Many vacationers find they love a location so much they think, "Wouldn’t this be a great place to return to again and again? Why not consider a second home here?" You are game. And why not if you can afford it? A second home can be a wise investment, a hub for family and friends, and a place you can rent when you’re not using the home, and you could write-off the expenses.
However, this is more than just an emotional decision, and one that needs to be approached in much the same way you found your primary home. Vacation homes come in many styles, locations, and with a dizzying array of amenities, from big stone fireplaces to hot tubs, and ski-in and ski-out locations.
There are other considerations before you buy or rent. Will your second home sit empty most of the time because it’s too far from your main residence, or too expensive and difficult to get to by air? What if there’s a downturn in the economy and you want to unload it? Good luck!

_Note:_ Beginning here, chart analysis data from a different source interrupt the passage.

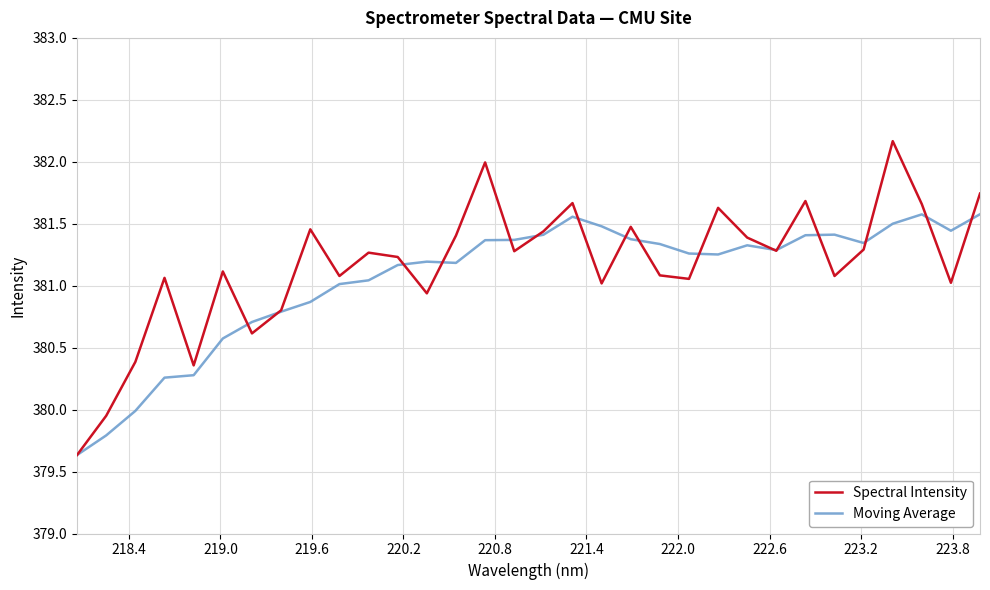

What is the average value of the Spectral Intensity series?

381.2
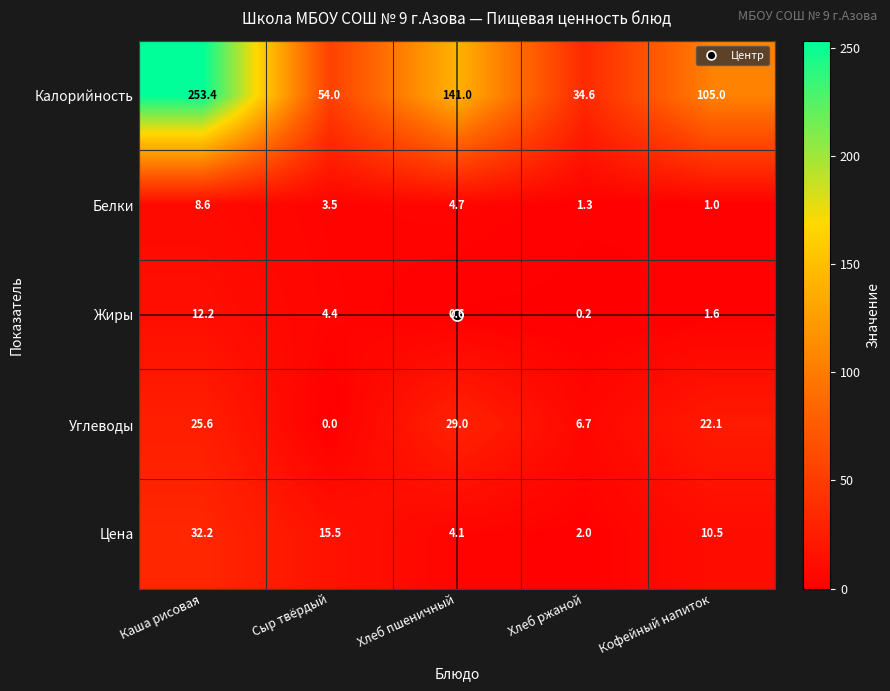

At Сыр твёрдый, list the series in order from smallest to largest.

Углеводы, Белки, Жиры, Цена, Калорийность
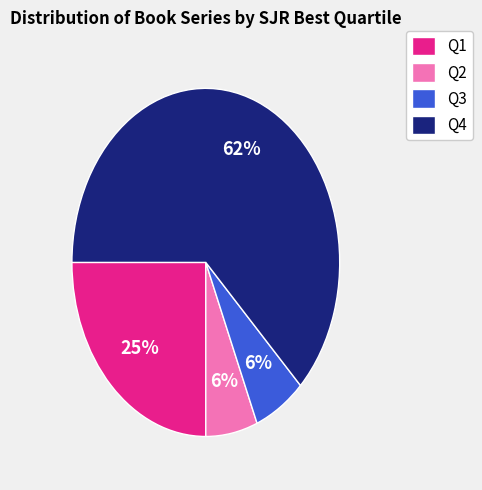

True or false: Q1 accounts for 19% of the total.

False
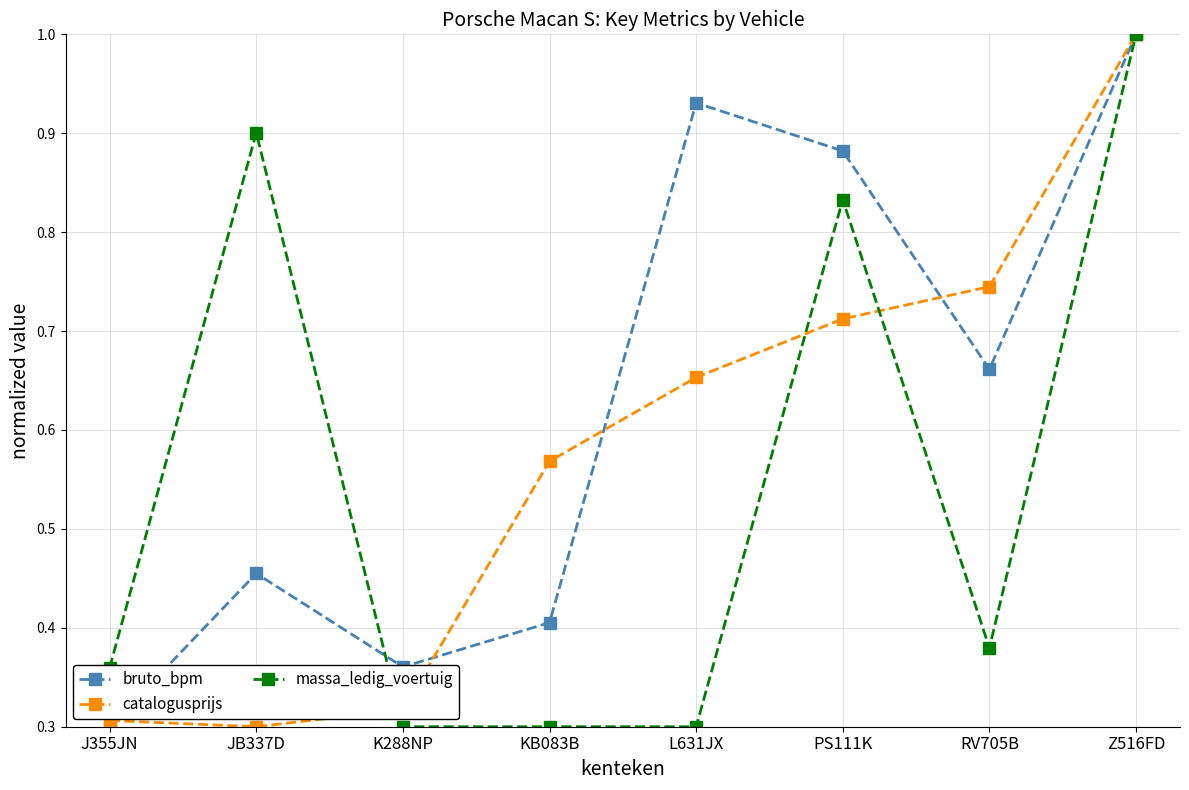

What is the label of the 2nd point from the left?

JB337D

Before you sign anything, here are four more points to consider:
- Do you have consistent earnings and adequate liquidity for this purchase?
- What about maintenance expenses and who will handle the details?
- Should I rent before buying?
- What are the tax consequences of renting the property?
- Does the sentimental, nonmonetary value of having a family hub for generations to come outweigh the hassles?
Understand maintenance. As with primary homes, your vacation home requires upkeep – mowing the lawn, cleaning the interior, and checking a roof for leaks after a winter storm or summer hurricane. In such cases, you may be able to locate a conscientious repair service, or you may decide it’s wiser to buy in a planned vacation community where a manager is on call. Regardless, it’s important to factor in the cost of that extra pair of hands as you budget for this purchase. Real estate agent Desmond Milvenan, CRS, GRI, with Engel and Volkers in Austin, Texas owns a second home in New Mexico. Though she loves it, she now thinks about finding another property that entails less maintenance. "This is an older property that always seems to need something. We wanted a house and yard and not a condo, but it has involved expense and upkeep," she says. Milvenan put her house in a rental pool, which worked well. "There’s someone there all the time for maintenance, which works well for this remote property," she says.
Consider renting before buying. While renting may be expensive, it can be a great gauge of what life in that location will be like. Rent in a desired location multiple times and in different seasons. You won’t always “live there” when it’s 80 degrees, sunny, and with picture-perfect blue skies. It may be a good idea to rent in an area for at least six months to a year to truly experience the community, climate, etc.
Many real estate firms specialize in vacation rental properties and listings can be found online with detailed reviews. Milvenan rented before she bought. Part of her incentive to buy was that she wanted to rent the same house every year and leave some of her belongings there. It wasn’t allowed, so she decided to buy a home.
Buy and rent strategies. If you can achieve a reasonable cash flow, owning a second home may work out very well. There are plenty of folks out there that would rent your charming cottage by the sea or home in the mountains. Before you do so however, check the rules if you’re in a community with a homeowners’ association (HOA), or review the bylaws of your condo or cooperative apartment. Some developments have restrictions and may not permit renting, or may only allow renting for certain periods of time or within other constraints – such as renting for at least 30 consecutive days to the same person. Some cities and communities are cracking down on online rentals by making it illegal to do so. Reasons vary, from hotels in the area complaining about lost revenue, to neighbors who complain about having a parade of strangers in nearby homes. You also need to speak with your CPA, so you know how rental income will effect your taxes. There are rules about how many days of the year you will rent vs using the home as a second home/for personal use.
The basic guidelines, says accountant and financial advisor Shawn Shaughnessy of Padgett Business Services in Highland, N.Y., is that if you rent out your house for fewer than 15 days it’s considered personal use, and you do not report the income and/or expenses. The 14 days don’t have to be consecutive, but if you rent for more than 14 days, you must report the income. There is a silver lining. You can deduct related rental expenses and depreciate assets. As a mixed-use home, you report the income and allocate expenses, including depreciation based on actual rental activity, says Shaughnessy. Hiring a professional tax preparer is highly recommended to sort through all the necessary minutiae. If your home is really a bed and breakfast, that involves different and additional considerations. Many municipalities treat them as hotels, which means the gross income is subject to sales and occupancy taxes.
If you do rent, get an agreement in writing, so it’s the equivalent of a legal contract. You might want to have a lawyer draft a contract that’s binding, or work with a reputable property manager. A local property manager can be very helpful in managing multiple tasks and can be your eyes and ears locally to watch your property. Milvenan found that when guests said there would be four people using the home, often eight showed up, or two cars morphed into five, and pets, not allowed, were also brought along.
Don’t ignore a second home’s potential sentimental value. It’s not all about money, maintenance, and convenience. A family vacation home may be passed down to future generations, it could be transferred to a trust and used by your children at appointed times, it might become your primary residence one day. Snedaker has seen that occur in his area, particularly among San Franciscans with a second home, who eventually transition to the second locale. It could be a future down-sizing strategy.